In essence, it is rather ironic for anybody to smugly suppose that a government that has made it a major cornerstone of its development agenda of packing Ghana chock-full with Saudi-born Yemeni terrorists is really interested in protecting its citizens against any acts of violence generated or perpetrated by such pathologically anti-Christian terrorist organizations as ISIS/ISIL, Taliban and Al-Qaeda. More poignantly stated, the Eavesdropping Bill would make far better sense if it was primarily and specifically targeted against the secretive and disdainful President Mahama and his cabinet of deliberately waffling congenital liars and, perhaps, even the entire parliamentary contingent of the ruling National Democratic Congress. And on the latter score ought to be underscored the fact that the incontrovertibly grave decision to resettle Messrs. Bin-Atef and Al-Dhuby in the country was deliberately undertaken by President Mahama on the blind side of both Ghana’s Parliament and the electorate at large.

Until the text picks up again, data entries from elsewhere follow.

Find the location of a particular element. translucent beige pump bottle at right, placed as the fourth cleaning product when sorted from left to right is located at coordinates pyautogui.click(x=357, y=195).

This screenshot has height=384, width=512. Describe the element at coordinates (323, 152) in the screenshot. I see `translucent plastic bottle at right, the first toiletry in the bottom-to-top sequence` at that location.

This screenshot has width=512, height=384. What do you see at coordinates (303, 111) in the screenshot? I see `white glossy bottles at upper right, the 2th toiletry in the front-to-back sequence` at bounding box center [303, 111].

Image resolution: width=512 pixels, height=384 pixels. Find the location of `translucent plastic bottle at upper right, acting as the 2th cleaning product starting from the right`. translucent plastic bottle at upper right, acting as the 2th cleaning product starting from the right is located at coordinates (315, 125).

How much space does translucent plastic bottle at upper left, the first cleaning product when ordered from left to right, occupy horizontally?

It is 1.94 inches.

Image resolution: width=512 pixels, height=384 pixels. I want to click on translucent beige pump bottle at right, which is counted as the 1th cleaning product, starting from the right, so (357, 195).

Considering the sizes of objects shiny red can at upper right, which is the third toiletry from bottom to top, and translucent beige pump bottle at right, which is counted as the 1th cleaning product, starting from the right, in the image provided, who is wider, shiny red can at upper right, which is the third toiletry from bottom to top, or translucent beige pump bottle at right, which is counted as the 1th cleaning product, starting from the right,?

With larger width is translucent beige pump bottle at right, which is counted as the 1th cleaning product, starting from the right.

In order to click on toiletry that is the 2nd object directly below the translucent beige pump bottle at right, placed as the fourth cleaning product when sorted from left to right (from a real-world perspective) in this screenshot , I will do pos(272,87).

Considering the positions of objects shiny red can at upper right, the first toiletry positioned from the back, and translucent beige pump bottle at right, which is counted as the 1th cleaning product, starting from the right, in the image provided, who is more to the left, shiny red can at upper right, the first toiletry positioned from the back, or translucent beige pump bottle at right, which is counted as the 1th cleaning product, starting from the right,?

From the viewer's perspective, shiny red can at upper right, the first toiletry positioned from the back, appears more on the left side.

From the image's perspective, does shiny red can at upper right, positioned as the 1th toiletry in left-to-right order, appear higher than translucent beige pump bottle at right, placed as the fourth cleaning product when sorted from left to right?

In other words, what we have here is a bizarre – to speak much less about the patently criminal – case of Ghanaians being offensively and outrageously punished for naively allowing themselves to be taken for granted, or a ride, by being abjectly disrespected by their elected officials and leaders. On the latter score, Ghanaians could be aptly described as a people who have our priorities in reverse. In sum, if Ghanaians were that jealous of our hard-fought and won liberties, we would be preparing to impeach and throw out President Mahama and his cabinet as soon as this ill-intentioned bill that is squarely aimed at returning us to a neocolonialist political culture is passed and enacted into law.

On the question of us citizens’ protection against narcotic drug-trafficking, the very fact that Ms. Nayele Ametefe was able to board a British Airways flight to London, some two years ago, through the VVIP or Presidential Lounge at the Kotoka International Airport, with the full support, guidance and protection of our national security operatives, ought to inform Ghanaians, in no uncertain terms, that it is the Mahama government, and not themselves, which they need to be protected from, rather than naively expecting to be protected by the very government of the National Democratic Congress that has been secretly collaborating with foreign agents and their assigns to callously, viciously and unconscionably endanger our lives.

The question of money laundering has the same shade and coloration as that of drug-trafficking, which is that only rich and powerful politicians and their associates have been known to be studiously engaged in this most economically exploitative and immitigably unpatriotic act of criminality. And so what is all this bunk talk about the protection of the general Ghanaian public when, in reality, this bill is fundamentally about the drastic abridgement of our freedom of expression and our inalienable right to dialogical privacy? Then also, how protective is this flagrantly devious backdoor attempt to reintroduce the Akufo-Addo-crafted and implemented savvy proscription of the Criminal Libel Law?

The good news here is that now Ghanaians have a clear-cut choice, going into Election 2016, between their certain return to the slavo-colonial days, as starkly and unabashedly represented by President John Dramani Mahama and his so-called government of the National Democratic Congress, on the one hand, and governance in freedom and prosperity under an Akufo-Addo leadership come January 2017, on the other.